El régimen de Maduro ha ordenado el cierre de las embajadas de Venezuela en Noruega y Australia, al mismo tiempo que ha decidido abrir nuevas sedes diplomáticas en Zimbabue y Burkina Faso. Esta acción se enmarca dentro de una “reasignación estratégica” y una búsqueda de “fortalecer alianzas con el sur global”.
La cancillería de Noruega ha confirmado el cierre de la delegación venezolana en Oslo, aclarando que no se ha proporcionado un motivo específico para esta decisión. Esta noticia llega pocos días después de que María Corina Machado recibiera el Premio Nobel de la Paz.
El régimen ha enfrentado una disminución de sus relaciones políticas y comerciales con Europa, Norteamérica y América Latina. En un comunicado, se afirmó que estas acciones reflejan la “voluntad inquebrantable de defender la soberanía nacional y contribuir activamente a la construcción de un nuevo orden mundial”.
Las relaciones y atención consular en Noruega y Australia serán manejadas por “misiones diplomáticas concurrentes”. Esta reestructuración podría afectar a la diáspora venezolana, que supera los siete millones de migrantes y refugiados, muchos de los cuales dependen de servicios consulares para la regularización de su situación.

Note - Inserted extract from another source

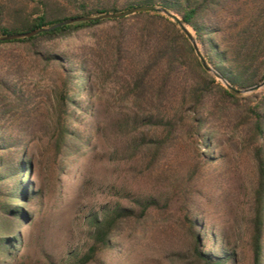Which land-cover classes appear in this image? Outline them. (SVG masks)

La decisión de abrir embajadas en Zimbabue y Burkina Faso se justifica por la búsqueda de alianzas con gobiernos aislados por la comunidad internacional debido a problemas de represión y falta de garantías democráticas. Estas naciones son presentadas como “socios estratégicos en la lucha anticolonial”.
El aislamiento internacional de Maduro se ha intensificado desde las elecciones presidenciales del 28 de julio de 2024, donde el control del proceso electoral por parte del oficialismo resultó en nuevas proclamaciones, a pesar del rechazo de la oposición y acusaciones de fraude por parte de observadores internacionales.
Tras estas elecciones, Venezuela rompió relaciones diplomáticas con varios países de la región que no reconocieron la legitimidad de la votación, lo que ha reducido su influencia en organismos regionales y conexiones formales en América.
Además, el régimen se enfrenta a una nueva fase de confrontación con Estados Unidos, destacando el reciente despliegue militar estadounidense en el Caribe. Mientras Maduro denuncia esta acción como una amenaza para un cambio de régimen, el gobierno estadounidense lo vincula a esfuerzos en la lucha contra el narcotráfico.
Internamente, la represión se mantiene, limitando el acceso de la oposición a espacios mediáticos y exponiéndolos a constantes riesgos. María Corina Machado, galardonada con el Nobel de la Paz 2025, ha expresado la necesidad de que Venezuela transite hacia la estabilidad, resaltando la importancia de la libertad en este proceso.
Machado ha subrayado que el régimen “tiene los días contados” y que el reconocimiento que ha recibido es un homenaje a aquellos que luchan por la libertad. También ha afirmado que el verdadero ganador de las recientes elecciones ha sido Edmundo González Urrutia, al que el Consejo Nacional Electoral, bajo control del chavismo, ha ignorado.